There can be little question that the questioning by the Tribunal, especially the Senior Member, went far beyond what was reasonable and proper for an independent tribunal. It should have been remembered that Mr Perring was not the claimant. His credit was not at issue, or not seriously so. He was a man of apparently limited education and sophistication who was accustomed to a quiet country existence. His evidence provided minor corroboration or support to his wife's claim, as demonstrated by the minimal time he was kept in the witness box by the two parties combined. Although section 33(1)(c) of the AAT Act permits the Tribunal to ignore the rules of evidence and procedure and inform itself of any matters in any way it thinks appropriate, the section does not envisage the Tribunal calling the evidence itself or taking over the conduct of cases. It must always respect the rights of the parties and the perceptions of others about the system. It ought also to pause long before substituting itself as the actual or possible adversary especially where both parties are represented by apparently competent legal practitioners. Here there were two professional barristers. The questioning under criticism in this case exceeded those simple time-tested rules and should not have occurred.

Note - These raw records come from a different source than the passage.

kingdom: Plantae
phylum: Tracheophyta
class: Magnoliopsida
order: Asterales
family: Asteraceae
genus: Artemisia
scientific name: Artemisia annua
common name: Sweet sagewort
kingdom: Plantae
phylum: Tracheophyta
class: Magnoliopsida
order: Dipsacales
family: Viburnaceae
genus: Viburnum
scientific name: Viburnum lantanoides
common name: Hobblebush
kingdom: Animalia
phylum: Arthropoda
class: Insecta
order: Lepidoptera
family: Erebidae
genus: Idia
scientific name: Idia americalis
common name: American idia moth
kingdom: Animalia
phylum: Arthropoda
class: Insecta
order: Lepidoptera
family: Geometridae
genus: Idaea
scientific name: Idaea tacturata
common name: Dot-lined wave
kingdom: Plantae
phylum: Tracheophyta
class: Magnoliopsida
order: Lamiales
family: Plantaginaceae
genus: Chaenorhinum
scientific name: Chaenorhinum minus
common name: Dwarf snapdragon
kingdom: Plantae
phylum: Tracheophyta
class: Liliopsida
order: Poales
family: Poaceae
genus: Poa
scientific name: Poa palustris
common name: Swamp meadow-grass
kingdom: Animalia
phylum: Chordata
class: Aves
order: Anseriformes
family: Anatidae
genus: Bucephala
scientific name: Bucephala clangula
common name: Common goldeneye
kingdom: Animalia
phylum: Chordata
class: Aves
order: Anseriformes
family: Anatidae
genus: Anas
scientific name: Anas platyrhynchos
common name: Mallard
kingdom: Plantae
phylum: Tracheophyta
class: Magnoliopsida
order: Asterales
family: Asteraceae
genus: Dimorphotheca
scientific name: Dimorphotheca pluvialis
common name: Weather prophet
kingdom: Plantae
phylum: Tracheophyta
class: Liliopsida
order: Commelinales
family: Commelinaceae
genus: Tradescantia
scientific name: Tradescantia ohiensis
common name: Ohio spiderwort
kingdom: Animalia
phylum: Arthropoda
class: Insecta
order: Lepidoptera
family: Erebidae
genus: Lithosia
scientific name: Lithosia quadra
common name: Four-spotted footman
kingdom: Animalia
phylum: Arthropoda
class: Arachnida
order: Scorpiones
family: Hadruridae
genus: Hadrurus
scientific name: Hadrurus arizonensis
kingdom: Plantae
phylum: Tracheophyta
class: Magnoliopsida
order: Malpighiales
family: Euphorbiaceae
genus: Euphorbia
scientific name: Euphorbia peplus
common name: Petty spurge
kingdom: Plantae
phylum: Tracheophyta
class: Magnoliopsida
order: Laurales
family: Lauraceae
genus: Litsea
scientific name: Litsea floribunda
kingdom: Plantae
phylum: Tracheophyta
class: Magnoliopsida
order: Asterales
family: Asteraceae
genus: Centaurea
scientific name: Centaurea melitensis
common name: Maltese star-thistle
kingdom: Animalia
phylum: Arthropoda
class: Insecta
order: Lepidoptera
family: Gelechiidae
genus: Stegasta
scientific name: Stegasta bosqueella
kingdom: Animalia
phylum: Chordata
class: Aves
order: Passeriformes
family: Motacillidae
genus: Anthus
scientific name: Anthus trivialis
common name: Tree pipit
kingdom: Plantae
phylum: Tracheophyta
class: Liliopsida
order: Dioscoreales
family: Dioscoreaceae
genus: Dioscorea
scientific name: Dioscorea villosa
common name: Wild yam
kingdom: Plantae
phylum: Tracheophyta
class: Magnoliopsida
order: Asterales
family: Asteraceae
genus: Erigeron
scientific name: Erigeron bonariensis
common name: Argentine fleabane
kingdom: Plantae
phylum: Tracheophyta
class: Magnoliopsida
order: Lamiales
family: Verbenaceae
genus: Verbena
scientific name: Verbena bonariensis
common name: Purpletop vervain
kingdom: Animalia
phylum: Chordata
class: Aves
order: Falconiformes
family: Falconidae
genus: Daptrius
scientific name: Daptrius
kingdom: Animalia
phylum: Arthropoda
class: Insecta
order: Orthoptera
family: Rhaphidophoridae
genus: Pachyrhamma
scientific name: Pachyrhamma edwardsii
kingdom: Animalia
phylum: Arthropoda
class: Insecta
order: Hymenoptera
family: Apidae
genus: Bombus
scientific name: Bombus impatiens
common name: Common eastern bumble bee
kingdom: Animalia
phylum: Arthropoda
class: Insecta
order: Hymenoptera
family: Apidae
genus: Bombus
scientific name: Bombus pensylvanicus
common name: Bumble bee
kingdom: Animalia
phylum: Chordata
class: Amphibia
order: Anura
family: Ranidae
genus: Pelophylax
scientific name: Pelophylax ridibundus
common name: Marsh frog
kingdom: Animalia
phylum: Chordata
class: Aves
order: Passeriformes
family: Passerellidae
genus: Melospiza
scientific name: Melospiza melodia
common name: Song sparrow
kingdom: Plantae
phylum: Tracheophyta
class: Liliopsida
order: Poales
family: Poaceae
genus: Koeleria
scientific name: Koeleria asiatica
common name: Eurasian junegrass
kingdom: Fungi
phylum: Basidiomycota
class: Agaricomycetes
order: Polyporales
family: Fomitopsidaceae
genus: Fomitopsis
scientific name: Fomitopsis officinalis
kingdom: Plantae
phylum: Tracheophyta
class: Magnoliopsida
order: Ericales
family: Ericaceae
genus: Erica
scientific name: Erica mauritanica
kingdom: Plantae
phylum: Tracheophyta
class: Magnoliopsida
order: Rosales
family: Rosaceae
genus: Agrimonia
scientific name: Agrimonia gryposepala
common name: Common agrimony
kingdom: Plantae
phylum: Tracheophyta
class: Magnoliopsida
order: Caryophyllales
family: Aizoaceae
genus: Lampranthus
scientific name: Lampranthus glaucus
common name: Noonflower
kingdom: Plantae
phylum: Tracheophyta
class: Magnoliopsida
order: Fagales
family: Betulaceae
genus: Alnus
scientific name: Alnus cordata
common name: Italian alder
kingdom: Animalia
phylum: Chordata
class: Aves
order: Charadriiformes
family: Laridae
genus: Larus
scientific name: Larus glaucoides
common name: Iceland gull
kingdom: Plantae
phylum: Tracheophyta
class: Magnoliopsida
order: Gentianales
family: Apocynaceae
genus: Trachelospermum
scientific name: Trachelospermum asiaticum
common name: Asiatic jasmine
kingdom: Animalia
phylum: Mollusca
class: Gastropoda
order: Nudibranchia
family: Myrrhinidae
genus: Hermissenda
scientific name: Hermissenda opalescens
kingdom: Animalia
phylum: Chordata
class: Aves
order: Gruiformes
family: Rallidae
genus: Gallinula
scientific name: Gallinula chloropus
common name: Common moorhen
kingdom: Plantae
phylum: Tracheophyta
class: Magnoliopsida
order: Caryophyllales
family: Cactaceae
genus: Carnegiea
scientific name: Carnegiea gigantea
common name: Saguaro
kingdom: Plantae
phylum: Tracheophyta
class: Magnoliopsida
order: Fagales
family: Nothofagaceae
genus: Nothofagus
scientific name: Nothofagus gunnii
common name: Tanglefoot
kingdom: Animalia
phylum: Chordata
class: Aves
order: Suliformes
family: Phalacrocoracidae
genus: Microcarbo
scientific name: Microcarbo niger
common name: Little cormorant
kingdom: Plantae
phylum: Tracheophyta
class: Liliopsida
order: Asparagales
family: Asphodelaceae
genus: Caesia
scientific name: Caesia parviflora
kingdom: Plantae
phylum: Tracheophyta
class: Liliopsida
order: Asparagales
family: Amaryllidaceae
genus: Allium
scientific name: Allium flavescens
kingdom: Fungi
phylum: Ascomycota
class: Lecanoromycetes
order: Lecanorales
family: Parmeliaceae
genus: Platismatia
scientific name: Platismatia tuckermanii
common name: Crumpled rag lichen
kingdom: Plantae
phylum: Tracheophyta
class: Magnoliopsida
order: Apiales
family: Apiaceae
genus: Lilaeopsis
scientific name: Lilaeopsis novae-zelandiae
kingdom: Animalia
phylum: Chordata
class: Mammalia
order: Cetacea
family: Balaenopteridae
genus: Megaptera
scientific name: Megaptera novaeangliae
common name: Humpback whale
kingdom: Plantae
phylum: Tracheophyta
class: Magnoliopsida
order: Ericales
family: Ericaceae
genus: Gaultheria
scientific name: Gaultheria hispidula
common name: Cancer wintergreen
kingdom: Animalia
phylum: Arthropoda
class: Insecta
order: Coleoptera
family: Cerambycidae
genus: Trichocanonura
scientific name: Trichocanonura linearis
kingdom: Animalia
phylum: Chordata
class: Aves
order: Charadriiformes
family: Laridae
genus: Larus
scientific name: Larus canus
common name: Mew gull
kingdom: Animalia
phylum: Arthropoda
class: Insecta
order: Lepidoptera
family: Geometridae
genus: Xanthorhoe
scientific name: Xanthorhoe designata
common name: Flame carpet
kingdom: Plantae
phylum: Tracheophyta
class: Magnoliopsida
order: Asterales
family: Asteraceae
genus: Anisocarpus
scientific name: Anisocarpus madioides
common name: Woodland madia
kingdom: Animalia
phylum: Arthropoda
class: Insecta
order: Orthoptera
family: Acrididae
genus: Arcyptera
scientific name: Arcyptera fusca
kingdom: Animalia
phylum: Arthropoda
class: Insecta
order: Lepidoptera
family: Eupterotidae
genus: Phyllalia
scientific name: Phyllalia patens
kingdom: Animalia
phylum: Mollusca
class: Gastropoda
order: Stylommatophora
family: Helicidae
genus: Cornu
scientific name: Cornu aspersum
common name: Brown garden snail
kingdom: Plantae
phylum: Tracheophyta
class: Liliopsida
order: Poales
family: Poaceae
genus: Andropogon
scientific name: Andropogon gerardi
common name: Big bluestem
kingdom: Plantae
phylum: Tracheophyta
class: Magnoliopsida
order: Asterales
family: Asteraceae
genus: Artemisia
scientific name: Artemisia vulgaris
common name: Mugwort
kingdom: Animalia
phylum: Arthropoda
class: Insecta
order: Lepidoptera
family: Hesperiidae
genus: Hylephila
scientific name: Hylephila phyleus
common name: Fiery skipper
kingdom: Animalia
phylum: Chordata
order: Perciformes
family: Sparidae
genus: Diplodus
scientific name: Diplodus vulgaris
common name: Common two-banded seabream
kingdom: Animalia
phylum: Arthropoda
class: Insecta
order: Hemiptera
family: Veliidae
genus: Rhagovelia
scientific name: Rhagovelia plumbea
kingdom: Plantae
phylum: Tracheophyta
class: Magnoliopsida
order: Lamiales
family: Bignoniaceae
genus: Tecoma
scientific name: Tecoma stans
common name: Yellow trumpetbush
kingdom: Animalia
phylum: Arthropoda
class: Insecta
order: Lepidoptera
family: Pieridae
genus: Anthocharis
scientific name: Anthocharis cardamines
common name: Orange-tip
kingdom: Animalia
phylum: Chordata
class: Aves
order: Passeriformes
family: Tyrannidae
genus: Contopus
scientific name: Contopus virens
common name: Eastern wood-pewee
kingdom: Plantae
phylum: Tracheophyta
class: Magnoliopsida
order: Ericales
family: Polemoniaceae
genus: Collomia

But the issue posed by the authorities on this ground of appeal is whether a reasonable member of the public would envisage the questioning as indicating bias in the Tribunal. I have read the evidence of both Mr and Mrs Perring, in fact all the evidence relevant to the occurrence of the incident, several times. I have taken into account that Mr Perring was the very last witness at the hearing, when the issues in this unusual case had become very obvious and when the difficulty of resolving them in favour of the applicant was stark. I have also considered what the precise questions were and where they took the case, especially the applicant's case, and I have compared them with the Tribunal's, I believe, correct categorisation of Mr Perring's evidence as substantially irrelevant to or unsupportive of the applicant's case. His support for her complaints of an incident and of back pain is discountable by the generality of the description of the incident, his failure to take her to the doctor or at least arrange or try to arrange an appointment earlier than 3 pm, his evidence of her tendency to complain of her health, and his failure to ensure that she completed a compensation or accident claim form promptly. The significance of his evidence was also diminished by the absence from the witness box of his son Michael, the two female neighbours, Dr Caterson, Mr De Graaf, and by the other uncontested evidence of her prior history of back trouble and other illnesses which he somehow failed to reveal.
On this basis, although the interrogation of Mr Perring by the Tribunal should not be countenanced or supported in any way, I have concluded on balance that what reasonably flows from the Tribunal's questioning concerned was an unwisely executed but understandable effort to discover the motivations of the applicant and a truthful explanation of the complex web of events it was being asked to decide. The evidence was to all intents and purposes complete when the questioning took place. It is not unlikely that the Tribunal held some tentative views about the case but I doubt that anyone could reasonably have apprehended bias against the applicant's claim.
The appeal is dismissed. Any party seeking costs can apply in writing within fourteen days stating the bases upon which costs are sought.